As an example of the cost savings possible, consider a 500 kVA system with 95.5% efficiency and 100% loading. Switching from transformer-based to transformerless will achieve a cost reduction of £19225 over five years for every percentage point saved.
However under certain circumstances transformerless technology also offers further advantages and additional energy savings. The object of UPSs is to provide clean power with availability as high as possible – and a key way to improve availability is to use a redundant configuration that can tolerate the failure of a single module. Fig 3 shows a 1+1 redundant system in which either 120 kVA module is entirely sufficient for the load if the other fails. This improves availability, but during normal operation each module is only 42% loaded. As Fig.1 above shows, this will make very little difference to efficiency in a transformerless system – but the transformer-based equivalent’s efficiency will drop by about 3%. Further losses will arise due to the steep reduction in the transformer-based UPS’s input power factor.

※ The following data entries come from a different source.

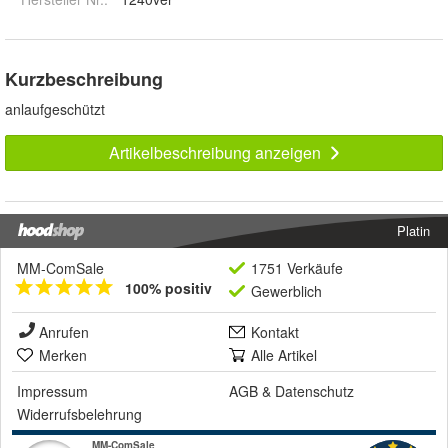
Kurzbeschreibung
anlaufgeschützt
Artikelbeschreibung anzeigen
Platin
MM-ComSale
1751 Verkäufe
100% positiv
Gewerblich
Anrufen
Kontakt
Merken
Alle Artikel
Impressum
AGB
&
Datenschutz
Widerrufsbelehrung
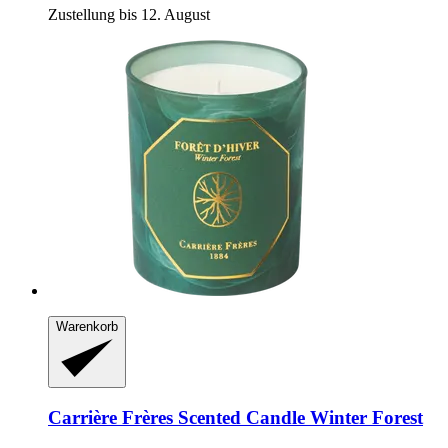
Zustellung bis 12. August
Warenkorb
Carrière Frères
Scented Candle Winter Forest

Fig.3: Parallel Redundant UPS System
‘Economy mode’ operation
‘Economy-mode’ or ‘Eco-mode’ operation of a UPS offers an opportunity for further efficiency, although each user must balance the real and perceived risk applicable to his situation against the possible savings. During most of its operational life, when power conditions are normal, a UPS in Eco-mode is in a Bypass state, with power from the mains fed directly to the critical load. If the mains power deviates from the voltage limits specified by the ITIC/CBEMA power quality curve (The ITIC/CBEMA curve represents the withstand capabilities of computers in terms of the magnitude and duration of the voltage disturbance), the installation’s static switch transfers the load to the UPS output.

Although in theory this exposes the critical load to a risk of power loss, it may not be a problem in practice. Much modern ICT equipment can ‘ride through’ a power break of 20 ms or longer, although a maximum of 10 ms is considered safer. Either way, a standard UPS static switch can sense and operate within about 4 ms. Meanwhile, Eco-mode can yield efficiencies up to 98-99%, since UPS losses are eliminated during normal operation.

Choose and apply best technology to minimise carbon footprint

Eco-mode popularity has improved over the years, partly because rising energy costs inevitably render it more attractive. However the improved tolerance of ICT hardware is also an important factor, as it reduces the mode’s real or perceived risk. In fact this is a reflection of the current climate. Data centre operators are under increasing economic, social and legislative pressure as described, to reduce their carbon footprint. Yet, as the environment is changing, technology is changing too. Choosing the right technology, and deploying it correctly, can help to mitigate the pressure for carbon footprint reduction.